Even if Chang’e-6 lands elsewhere—or does not launch at all—China plans to study the lunar poles in detail in the 2020s. A series of three missions, including landers and sample-return spacecraft, will study the moon’s polar regions, Xiao said.

China is not alone in its interest in the poles of the moon. Russia has a series of four missions under development for launch from 2019 through 2024, including lander and sample-return missions to the lunar poles. NASA is also working on a lunar rover called Resource Prospector, designed to confirm that water ice exists in those shadowed craters and to study how difficult it is to extract. Current plans call for that mission to launch in the early 2020s.

China’s longer-term plans include human missions to the moon but are without much in the way of details. “The goal is to establish a research station,” Xiao said, sometime between 2025 and 2050.

China’s overall lunar exploration plan has earned the endorsement of one major American lunar scientist. “Their program is extremely robust,” said James Head of Brown University, who has been involved in lunar missions since the Apollo program.

Head visited China recently and came away impressed with the country’s commitment to lunar exploration. “There’s a lot of excitement about this program,” he said. “There’s historically not been a major lunar and planetary science community in China, but in the last decade or so it’s been growing.”
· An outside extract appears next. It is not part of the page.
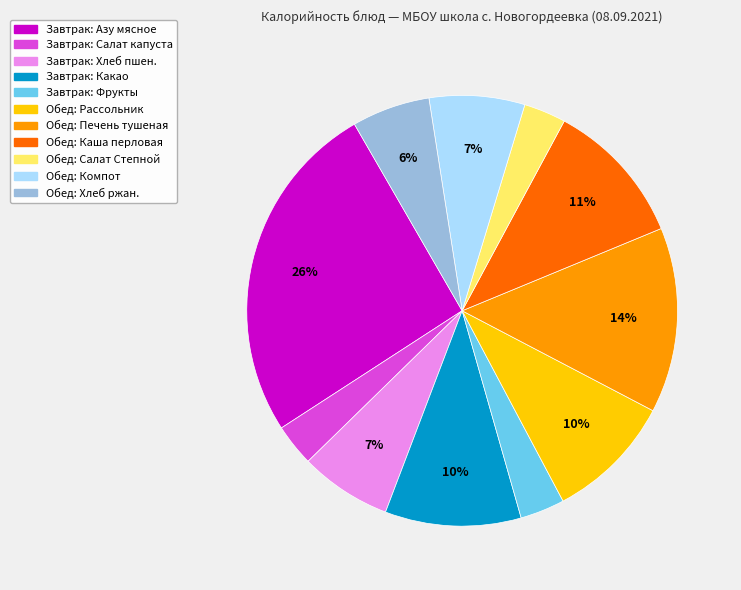

Is there any slice that represents more than half of the pie?

No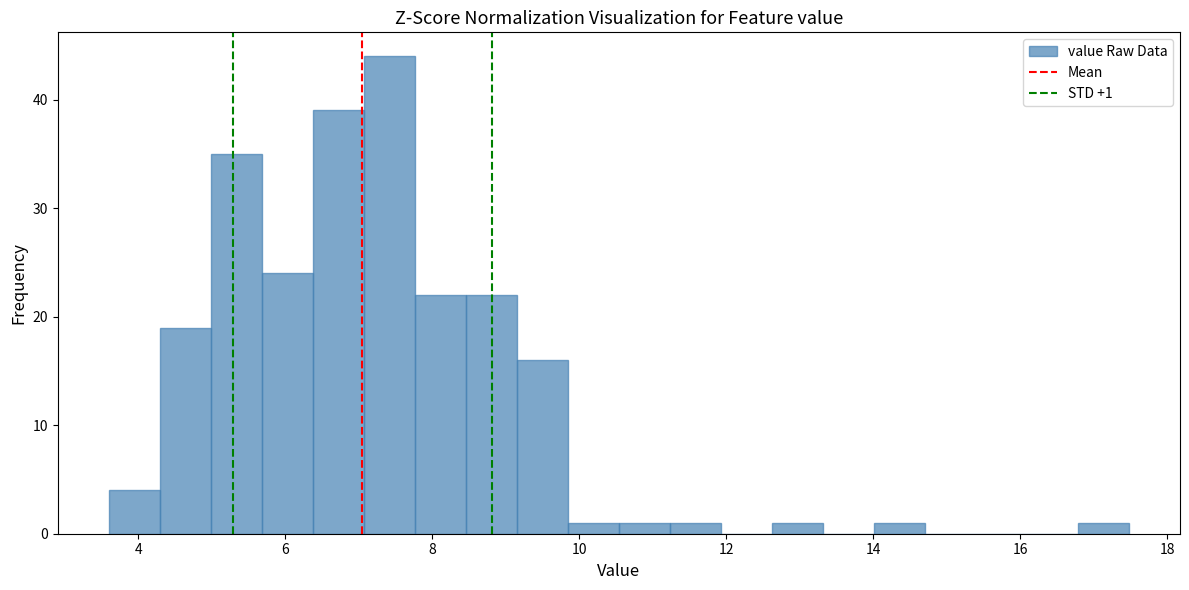

Around what value on the x-axis is the tallest bar? Give the approximate position of its centre, as read against the axis.

7.4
China’s interest in and capabilities for lunar exploration create opportunities for international cooperation. And the Chinese government has indeed shown itself open for that: Four of the instruments on the Chang’e-4 lander come from other countries: one each from Germany, the Netherlands, Saudi Arabia, and Sweden.

But cooperation between the United States and China in space is complicated by U.S. law. For the past several years, Congress has included provisions in the bills funding NASA that prohibit the space agency from cooperating with China without explicit prior approval from Congress. That restriction is based on fears by some in Congress about the theft of intellectual property or other security risks if NASA were to engage with China.

There are other hurdles as well. Head had invited Yu Guobin, vice director of the Lunar and Space Exploration Engineering Center of China, to speak at a conference in the United States last year. Yu accepted, but the U.S. embassy rejected his visa application shortly before he was to fly to the United States. Head said Yu was never given the reason his visa application was denied, and other Chinese scientists attending the conference had no such problems. (The U.S. embassy declined to comment to IEEE Spectrum about why it rejected Yu’s visa application.)

Head said the benefits of cooperation with China in lunar exploration outweigh any perceived security risks. “I worked with the Soviet Union and Russia for 45 years, and I’m here to tell you that you have to be very careful with technological transfer and other national security issues,” he said. “Nonetheless, there’s much to be gained from cooperation and collaboration.”

He’s hopeful that China and the United States will eventually be able to work more closely to explore the moon, both with robots and with people. “We would be derelict in our duty for the future if we did not emphasize that this is an international endeavor,” Head said. “It’s in all of our best interests to do what we can to share the scientific knowledge from these missions.”